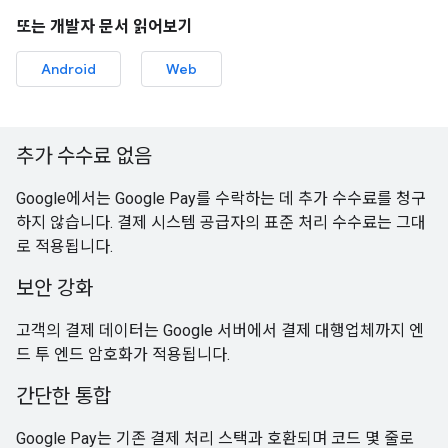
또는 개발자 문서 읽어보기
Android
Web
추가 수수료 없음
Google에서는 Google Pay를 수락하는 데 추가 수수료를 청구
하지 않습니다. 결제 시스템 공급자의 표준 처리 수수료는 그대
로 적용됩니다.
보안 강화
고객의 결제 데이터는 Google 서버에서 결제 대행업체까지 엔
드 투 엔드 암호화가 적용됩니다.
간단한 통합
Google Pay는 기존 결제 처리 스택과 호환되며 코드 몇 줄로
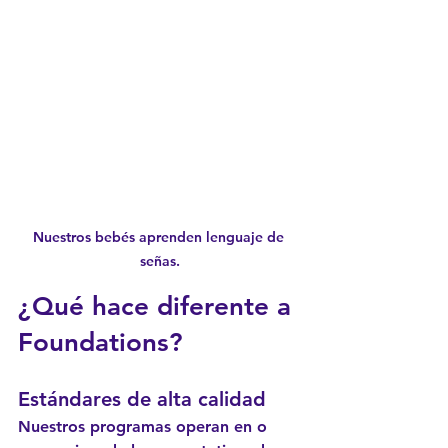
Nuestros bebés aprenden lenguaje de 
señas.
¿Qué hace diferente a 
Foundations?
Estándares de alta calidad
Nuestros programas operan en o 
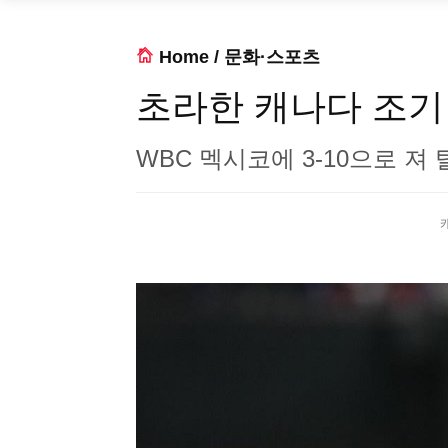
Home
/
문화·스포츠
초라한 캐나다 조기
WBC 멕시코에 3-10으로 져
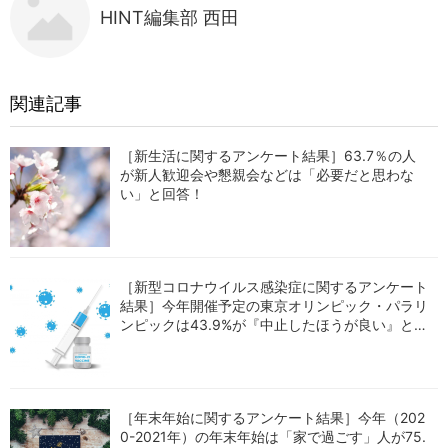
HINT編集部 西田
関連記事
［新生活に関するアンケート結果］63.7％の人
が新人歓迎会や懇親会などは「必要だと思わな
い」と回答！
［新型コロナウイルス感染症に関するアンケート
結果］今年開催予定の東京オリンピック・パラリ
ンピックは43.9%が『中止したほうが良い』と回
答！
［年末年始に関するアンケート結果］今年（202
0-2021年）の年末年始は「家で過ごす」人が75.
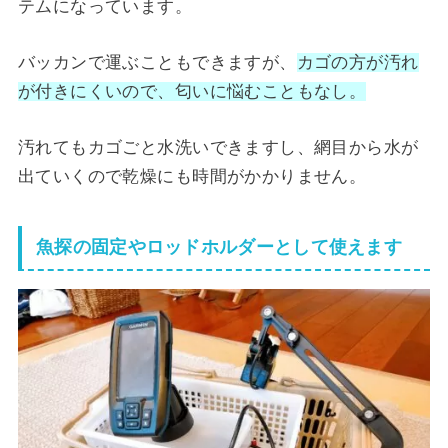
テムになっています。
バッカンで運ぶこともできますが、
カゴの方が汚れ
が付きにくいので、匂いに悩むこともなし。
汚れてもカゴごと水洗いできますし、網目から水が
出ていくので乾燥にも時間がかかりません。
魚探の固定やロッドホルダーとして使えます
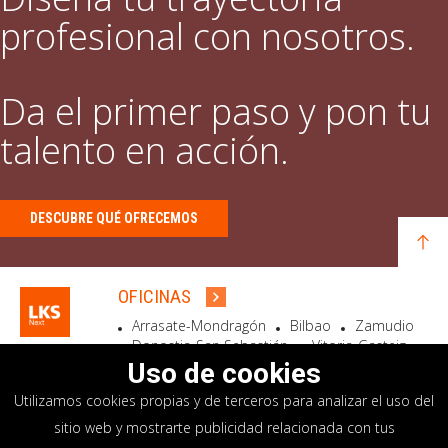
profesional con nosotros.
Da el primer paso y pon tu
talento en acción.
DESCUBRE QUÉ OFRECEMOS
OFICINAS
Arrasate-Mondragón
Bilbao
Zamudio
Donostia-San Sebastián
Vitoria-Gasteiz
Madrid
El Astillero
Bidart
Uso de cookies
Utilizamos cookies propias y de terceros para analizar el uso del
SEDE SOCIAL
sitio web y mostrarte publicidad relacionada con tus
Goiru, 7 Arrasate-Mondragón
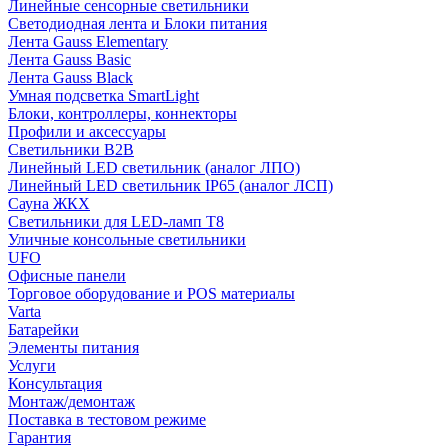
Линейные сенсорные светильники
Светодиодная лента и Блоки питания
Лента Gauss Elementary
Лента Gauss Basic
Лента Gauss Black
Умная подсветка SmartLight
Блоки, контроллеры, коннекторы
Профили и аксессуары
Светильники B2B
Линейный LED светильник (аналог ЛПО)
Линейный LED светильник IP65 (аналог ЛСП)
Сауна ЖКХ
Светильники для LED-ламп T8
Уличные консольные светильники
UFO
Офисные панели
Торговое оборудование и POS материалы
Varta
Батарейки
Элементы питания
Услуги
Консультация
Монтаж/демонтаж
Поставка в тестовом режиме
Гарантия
# # # # #
(Work order): Can you reproduce every line from the start of the items up to and including the line with "WBC 멕시코에 3-10으로 져", leaving the pictures out?

(Solution for this problem):
또는 개발자 문서 읽어보기
Android
Web
추가 수수료 없음
Google에서는 Google Pay를 수락하는 데 추가 수수료를 청구
하지 않습니다. 결제 시스템 공급자의 표준 처리 수수료는 그대
로 적용됩니다.
보안 강화
고객의 결제 데이터는 Google 서버에서 결제 대행업체까지 엔
드 투 엔드 암호화가 적용됩니다.
간단한 통합
Google Pay는 기존 결제 처리 스택과 호환되며 코드 몇 줄로
Nuestros bebés aprenden lenguaje de 
señas.
¿Qué hace diferente a 
Foundations?
Estándares de alta calidad
Nuestros programas operan en o 
Home
/
문화·스포츠
초라한 캐나다 조기
WBC 멕시코에 3-10으로 져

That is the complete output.